:: WORK INSTRUCTIONS ::
A single number is the answer: the count of lines in these records with "pillar" in them.

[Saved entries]
▬▬▬▬▬▬

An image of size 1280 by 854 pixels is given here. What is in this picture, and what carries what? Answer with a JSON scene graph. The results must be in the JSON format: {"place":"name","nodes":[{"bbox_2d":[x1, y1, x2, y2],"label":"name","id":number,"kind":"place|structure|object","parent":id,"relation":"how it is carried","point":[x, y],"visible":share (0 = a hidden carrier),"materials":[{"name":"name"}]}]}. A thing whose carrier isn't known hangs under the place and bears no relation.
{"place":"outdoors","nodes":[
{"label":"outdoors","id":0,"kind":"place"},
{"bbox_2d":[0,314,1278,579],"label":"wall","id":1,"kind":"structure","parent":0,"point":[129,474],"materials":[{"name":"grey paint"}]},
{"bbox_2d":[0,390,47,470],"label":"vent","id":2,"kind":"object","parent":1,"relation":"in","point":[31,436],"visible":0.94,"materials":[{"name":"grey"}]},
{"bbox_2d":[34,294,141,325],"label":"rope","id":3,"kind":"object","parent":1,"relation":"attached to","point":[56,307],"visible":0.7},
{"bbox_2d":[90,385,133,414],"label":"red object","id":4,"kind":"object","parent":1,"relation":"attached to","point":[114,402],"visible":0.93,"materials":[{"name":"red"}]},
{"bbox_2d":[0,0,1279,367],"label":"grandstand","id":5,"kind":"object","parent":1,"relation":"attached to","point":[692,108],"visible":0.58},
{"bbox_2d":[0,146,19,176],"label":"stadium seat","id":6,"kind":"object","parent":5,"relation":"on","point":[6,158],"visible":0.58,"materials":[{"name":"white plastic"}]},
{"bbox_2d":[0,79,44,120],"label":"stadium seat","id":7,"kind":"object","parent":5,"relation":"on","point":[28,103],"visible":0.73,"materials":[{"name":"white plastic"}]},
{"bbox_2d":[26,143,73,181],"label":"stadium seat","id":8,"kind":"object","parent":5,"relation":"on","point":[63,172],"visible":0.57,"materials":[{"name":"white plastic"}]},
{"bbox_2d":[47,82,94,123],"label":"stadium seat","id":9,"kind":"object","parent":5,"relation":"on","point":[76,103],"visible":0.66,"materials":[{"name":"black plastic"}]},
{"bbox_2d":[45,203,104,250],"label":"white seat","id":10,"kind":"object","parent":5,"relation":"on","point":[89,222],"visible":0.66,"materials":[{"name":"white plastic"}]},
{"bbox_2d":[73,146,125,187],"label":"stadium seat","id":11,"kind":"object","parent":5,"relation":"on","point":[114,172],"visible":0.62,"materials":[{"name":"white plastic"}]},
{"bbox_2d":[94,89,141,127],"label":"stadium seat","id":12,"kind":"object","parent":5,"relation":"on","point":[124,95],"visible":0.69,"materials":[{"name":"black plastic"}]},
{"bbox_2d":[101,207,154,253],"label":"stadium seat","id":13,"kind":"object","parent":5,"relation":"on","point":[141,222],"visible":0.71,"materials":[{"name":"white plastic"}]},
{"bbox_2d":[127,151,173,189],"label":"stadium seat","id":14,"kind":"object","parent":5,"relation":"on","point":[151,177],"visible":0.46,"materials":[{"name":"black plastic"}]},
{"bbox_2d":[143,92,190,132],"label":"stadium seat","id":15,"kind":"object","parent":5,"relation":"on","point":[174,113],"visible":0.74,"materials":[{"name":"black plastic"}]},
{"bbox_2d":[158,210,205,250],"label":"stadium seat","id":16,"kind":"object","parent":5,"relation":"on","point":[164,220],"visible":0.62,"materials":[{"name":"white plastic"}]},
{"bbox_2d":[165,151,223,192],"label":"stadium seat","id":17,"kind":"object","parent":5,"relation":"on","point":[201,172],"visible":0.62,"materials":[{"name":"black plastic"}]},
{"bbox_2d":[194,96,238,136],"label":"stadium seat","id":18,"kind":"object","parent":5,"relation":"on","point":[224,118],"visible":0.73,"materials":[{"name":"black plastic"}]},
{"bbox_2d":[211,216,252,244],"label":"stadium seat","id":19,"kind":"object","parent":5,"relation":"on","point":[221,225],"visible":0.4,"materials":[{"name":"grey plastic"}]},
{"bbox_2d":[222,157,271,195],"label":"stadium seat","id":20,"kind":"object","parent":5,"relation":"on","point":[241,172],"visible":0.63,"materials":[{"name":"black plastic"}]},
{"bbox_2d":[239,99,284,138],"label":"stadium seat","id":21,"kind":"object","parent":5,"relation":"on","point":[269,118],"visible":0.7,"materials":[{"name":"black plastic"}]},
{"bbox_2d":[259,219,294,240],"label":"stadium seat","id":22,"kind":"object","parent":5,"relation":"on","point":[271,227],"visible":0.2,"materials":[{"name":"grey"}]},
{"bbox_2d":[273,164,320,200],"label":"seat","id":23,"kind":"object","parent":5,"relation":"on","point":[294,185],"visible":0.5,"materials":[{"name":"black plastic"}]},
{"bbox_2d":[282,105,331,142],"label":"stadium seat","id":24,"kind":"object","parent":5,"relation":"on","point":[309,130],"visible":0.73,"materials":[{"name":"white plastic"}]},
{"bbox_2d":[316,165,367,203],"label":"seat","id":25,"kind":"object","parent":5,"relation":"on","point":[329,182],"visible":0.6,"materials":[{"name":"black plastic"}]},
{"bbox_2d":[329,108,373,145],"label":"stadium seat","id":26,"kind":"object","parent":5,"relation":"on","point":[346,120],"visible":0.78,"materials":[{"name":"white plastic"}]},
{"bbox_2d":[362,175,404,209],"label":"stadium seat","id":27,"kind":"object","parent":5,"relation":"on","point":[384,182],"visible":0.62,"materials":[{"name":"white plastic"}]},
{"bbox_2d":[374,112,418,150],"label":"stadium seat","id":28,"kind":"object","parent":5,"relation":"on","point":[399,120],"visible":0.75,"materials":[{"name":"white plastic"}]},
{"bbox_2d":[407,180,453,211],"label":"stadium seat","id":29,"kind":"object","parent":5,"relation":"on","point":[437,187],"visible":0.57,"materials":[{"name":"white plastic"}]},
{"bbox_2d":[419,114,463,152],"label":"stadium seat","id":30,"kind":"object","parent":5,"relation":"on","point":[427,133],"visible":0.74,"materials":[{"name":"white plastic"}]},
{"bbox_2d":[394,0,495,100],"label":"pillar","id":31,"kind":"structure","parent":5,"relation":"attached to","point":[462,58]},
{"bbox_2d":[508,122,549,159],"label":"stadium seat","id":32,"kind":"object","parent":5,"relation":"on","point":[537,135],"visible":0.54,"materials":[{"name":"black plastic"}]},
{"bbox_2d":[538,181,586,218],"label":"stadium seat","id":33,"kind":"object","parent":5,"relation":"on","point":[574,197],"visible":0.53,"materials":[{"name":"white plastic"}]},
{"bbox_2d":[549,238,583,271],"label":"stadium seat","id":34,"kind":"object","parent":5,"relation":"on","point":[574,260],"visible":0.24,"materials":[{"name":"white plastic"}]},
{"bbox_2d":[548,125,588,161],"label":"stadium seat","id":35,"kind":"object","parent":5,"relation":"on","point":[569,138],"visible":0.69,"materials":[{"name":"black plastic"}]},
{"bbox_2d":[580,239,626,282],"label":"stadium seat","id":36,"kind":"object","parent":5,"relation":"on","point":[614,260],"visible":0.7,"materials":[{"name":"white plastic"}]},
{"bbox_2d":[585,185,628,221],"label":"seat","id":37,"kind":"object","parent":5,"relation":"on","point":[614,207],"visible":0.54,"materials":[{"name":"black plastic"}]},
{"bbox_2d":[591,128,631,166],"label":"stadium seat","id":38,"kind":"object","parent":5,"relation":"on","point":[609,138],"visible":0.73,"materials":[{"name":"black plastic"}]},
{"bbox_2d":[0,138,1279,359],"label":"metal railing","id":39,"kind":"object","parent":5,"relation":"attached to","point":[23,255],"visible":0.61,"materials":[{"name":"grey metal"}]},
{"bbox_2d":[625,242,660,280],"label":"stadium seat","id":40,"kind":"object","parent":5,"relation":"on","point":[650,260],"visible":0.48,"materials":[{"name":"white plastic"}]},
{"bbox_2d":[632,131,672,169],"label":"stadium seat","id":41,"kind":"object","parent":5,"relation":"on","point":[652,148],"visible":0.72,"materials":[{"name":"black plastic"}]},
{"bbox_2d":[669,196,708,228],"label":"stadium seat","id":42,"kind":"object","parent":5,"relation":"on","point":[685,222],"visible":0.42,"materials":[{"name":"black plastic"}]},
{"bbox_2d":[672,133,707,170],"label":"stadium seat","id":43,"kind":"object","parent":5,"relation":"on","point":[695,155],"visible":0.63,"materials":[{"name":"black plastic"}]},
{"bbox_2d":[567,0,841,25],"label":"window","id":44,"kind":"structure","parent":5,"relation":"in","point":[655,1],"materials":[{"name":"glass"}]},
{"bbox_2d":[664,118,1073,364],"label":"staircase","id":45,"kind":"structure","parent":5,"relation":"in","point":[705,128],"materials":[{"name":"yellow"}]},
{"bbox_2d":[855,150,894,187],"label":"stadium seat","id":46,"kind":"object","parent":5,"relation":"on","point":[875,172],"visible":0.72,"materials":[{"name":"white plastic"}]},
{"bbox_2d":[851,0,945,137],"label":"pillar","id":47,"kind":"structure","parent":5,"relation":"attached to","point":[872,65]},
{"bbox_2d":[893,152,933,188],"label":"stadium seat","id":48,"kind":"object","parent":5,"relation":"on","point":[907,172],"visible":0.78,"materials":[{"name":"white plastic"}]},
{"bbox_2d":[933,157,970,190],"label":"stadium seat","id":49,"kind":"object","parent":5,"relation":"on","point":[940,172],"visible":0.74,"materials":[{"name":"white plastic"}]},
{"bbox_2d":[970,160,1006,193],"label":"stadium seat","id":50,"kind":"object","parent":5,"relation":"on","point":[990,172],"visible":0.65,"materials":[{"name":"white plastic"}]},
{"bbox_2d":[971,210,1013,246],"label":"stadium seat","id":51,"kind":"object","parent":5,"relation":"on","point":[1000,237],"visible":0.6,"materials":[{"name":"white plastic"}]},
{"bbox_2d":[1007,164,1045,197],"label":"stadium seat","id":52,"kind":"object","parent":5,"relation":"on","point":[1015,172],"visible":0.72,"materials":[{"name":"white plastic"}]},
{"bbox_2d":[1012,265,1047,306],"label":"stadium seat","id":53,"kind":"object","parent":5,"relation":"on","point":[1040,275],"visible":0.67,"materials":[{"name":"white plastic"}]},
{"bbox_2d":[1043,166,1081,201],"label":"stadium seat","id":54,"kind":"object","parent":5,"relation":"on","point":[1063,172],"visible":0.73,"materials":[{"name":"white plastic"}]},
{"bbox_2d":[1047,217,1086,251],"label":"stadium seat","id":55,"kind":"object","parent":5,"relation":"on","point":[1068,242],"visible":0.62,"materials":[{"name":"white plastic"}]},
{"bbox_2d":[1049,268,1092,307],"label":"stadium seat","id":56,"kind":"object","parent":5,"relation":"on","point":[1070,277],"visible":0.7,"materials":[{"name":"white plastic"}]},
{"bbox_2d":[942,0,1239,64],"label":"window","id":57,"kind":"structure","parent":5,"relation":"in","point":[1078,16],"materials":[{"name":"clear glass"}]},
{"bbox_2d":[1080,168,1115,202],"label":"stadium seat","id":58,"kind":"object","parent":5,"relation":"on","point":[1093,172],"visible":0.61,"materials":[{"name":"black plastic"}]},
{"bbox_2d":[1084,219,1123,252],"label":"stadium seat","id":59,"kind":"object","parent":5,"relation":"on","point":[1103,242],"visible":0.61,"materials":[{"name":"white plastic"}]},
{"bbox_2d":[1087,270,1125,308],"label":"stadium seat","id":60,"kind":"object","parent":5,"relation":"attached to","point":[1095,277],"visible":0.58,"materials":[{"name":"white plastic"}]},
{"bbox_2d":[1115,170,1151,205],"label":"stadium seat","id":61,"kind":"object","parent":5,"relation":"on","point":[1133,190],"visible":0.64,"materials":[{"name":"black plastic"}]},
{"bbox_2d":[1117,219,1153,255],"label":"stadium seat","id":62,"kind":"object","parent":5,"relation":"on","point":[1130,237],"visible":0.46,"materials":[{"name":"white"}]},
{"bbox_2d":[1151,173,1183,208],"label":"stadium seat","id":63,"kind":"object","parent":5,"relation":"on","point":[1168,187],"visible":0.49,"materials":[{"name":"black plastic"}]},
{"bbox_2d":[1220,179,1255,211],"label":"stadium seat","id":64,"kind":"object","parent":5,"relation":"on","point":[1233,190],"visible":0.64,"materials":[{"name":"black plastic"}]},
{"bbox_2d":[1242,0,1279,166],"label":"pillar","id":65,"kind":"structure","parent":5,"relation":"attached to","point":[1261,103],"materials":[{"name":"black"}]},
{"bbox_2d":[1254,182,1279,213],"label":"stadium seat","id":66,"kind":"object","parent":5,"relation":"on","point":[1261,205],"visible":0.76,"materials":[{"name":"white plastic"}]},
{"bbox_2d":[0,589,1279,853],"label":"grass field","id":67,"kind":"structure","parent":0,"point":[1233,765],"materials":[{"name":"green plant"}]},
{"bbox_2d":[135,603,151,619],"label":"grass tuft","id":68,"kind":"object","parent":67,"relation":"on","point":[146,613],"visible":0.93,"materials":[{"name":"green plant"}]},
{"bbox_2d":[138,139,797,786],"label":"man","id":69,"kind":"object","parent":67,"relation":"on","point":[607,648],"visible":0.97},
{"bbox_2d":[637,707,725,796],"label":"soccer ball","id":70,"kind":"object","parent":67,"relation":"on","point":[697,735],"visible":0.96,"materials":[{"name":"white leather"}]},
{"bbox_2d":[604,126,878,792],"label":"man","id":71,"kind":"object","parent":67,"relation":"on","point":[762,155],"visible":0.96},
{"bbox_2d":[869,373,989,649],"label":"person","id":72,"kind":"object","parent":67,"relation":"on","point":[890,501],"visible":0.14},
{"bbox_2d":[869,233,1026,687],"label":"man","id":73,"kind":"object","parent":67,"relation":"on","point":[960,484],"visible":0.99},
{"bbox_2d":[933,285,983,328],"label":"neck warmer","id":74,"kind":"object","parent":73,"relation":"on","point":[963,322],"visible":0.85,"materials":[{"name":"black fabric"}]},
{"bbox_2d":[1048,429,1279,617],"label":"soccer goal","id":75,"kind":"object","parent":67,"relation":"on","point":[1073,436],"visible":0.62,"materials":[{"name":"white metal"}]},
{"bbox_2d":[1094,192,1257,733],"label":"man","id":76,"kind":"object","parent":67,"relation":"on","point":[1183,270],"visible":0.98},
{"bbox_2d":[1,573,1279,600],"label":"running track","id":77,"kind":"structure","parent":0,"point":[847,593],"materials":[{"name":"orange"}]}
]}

▬▬▬▬▬▬

:: WRITTEN SOLUTION ::
3